Logan setzte sich auf die Schreibtischkante. »Unglaublich, dass sie dich hier ganz allein die ganze Arbeit machen lassen. Ist doch einfach nicht fair, oder?«
»Komm mir bloß nicht mit deinem gespielten Mitgefühl.« Er klickte noch einmal auf die Schaltfläche und schickte damit den Abdruck zum Abgleich an die Datenbank.
»Auch nicht, wenn ich ›bitte, bitte‹ sage?«
Bill seufzte theatralisch, nahm den Bogen aus dem Scanner und fing dann mit dem nächsten Satz Fingerabdrücke von vorn an. »Wenn ich mit dem hier fertig bin, gehe ich mir einen Kaffee holen. Solange ich weg bin, kannst du dich hier nach Herzenslust austoben. Hauptsache, du machst nichts kaputt.«
»Aber –«
»Letztes Angebot.«
»Okay.«
So kompliziert konnte es doch nicht sein, oder?

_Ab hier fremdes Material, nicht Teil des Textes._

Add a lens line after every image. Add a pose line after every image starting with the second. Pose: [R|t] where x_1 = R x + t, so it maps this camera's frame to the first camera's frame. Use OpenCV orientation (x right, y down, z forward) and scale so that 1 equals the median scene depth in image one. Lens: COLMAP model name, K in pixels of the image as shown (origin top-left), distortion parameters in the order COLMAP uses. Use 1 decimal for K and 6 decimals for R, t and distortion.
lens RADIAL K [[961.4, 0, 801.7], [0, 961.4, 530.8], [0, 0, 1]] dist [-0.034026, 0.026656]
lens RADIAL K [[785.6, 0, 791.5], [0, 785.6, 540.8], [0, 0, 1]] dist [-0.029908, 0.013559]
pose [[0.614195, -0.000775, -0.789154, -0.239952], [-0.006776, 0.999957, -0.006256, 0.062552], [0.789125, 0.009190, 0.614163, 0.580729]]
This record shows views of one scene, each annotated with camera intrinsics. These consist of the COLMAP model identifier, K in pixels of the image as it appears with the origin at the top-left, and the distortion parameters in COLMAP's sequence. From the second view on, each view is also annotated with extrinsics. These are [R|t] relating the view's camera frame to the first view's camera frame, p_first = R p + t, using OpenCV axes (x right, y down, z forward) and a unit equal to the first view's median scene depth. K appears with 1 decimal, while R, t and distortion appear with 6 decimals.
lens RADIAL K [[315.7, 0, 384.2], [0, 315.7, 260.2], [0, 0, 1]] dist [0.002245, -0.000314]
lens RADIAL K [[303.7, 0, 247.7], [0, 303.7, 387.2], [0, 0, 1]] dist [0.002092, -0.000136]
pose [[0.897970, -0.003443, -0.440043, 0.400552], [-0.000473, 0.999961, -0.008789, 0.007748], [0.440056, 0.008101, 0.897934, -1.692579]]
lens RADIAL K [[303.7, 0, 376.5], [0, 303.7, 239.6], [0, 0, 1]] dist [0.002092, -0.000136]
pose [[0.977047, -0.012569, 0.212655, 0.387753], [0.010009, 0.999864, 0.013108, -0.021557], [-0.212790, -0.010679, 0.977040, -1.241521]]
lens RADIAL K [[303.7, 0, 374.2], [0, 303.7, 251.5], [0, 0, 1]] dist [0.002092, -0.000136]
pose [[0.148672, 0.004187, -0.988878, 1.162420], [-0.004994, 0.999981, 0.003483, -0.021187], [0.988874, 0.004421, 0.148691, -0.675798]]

Wie sich herausstellte, war es um einiges komplizierter, als es aussah. Das Einscannen des Abdrucks war noch einfach gewesen, aber den Kontrast zu erhöhen, ohne dass die Details der ganzen Wirbel, Schleifen und Ellipsen verlorengingen, war schon schwieriger. Nachdem er fünf Minuten lang an den Einstellungen herummanipuliert hatte, schien Logan endlich ein brauchbares Ergebnis zu haben. Nun versuchte er, der Anleitung zu folgen, die Bill ihm auf einen Zettel gekritzelt hatte: Den Fingerabdruck so drehen, dass das richtige Ende nach oben zeigt, dann mit der Maus die charakteristischen Merkmale markieren. Das Ende einer Leiste finden, mit einem Pfeil kennzeichnen, dann an der Linie entlangziehen, und dann das Ganze noch einmal von vorn, und noch einmal, und noch einmal.
Als schließlich der ganze Bildschirm mit kleinen roten Kreisen und blauen Linien angefüllt war, versuchte Logan den Computer dazu zu bringen, nach einer Übereinstimmung zu suchen. Und fluchte ausgiebig, als der Computer sich einfach weigerte. Er klickte gerade wahllos auf irgendwelchen Schaltflächen herum, als Bill mit einem riesigen Pappbecher Kaffee aus der Kantine zurückkam.
»Bist du immer noch nicht fertig?«
Logan haute noch einmal auf die Maustaste. »Das blöde Teil funktioniert nicht …«
»Du hast dich nicht an die Anleitung gehalten, oder?« Bill schob ihn beiseite, klickte zweimal, tippte ein paar Zahlen ein und drückte dann auf »ERGEBNISSE BEARBEITEN« . »Siehst du – ist doch kinderleicht.«
»Wie lange dauert das jetzt?«
»Kommt drauf an. Die Maschine vergleicht nicht die Abdrücke selbst, sondern die relativen Abstände zwischen verschiedenen Punkten und die Ausrichtung der Leistenenden. Hunderte verschiedene Permutationen werden analysiert und mit sämtlichen Fingerabdrücken in unserer Datenbank verglichen.« Er zog Logans Bogen aus dem Scanner und ersetzte ihn durch den nächsten auf dem Stapel. »Eine Stunde kann’s schon dauern.«
»Ich komme morgen früh noch mal vorbei.« Logan schaute noch einmal ins Labor, um Samantha gute Nacht zu sagen – die Zungen ließen sie dabei drin –, und machte sich auf den Weg nach unten zu DI Steels Büro.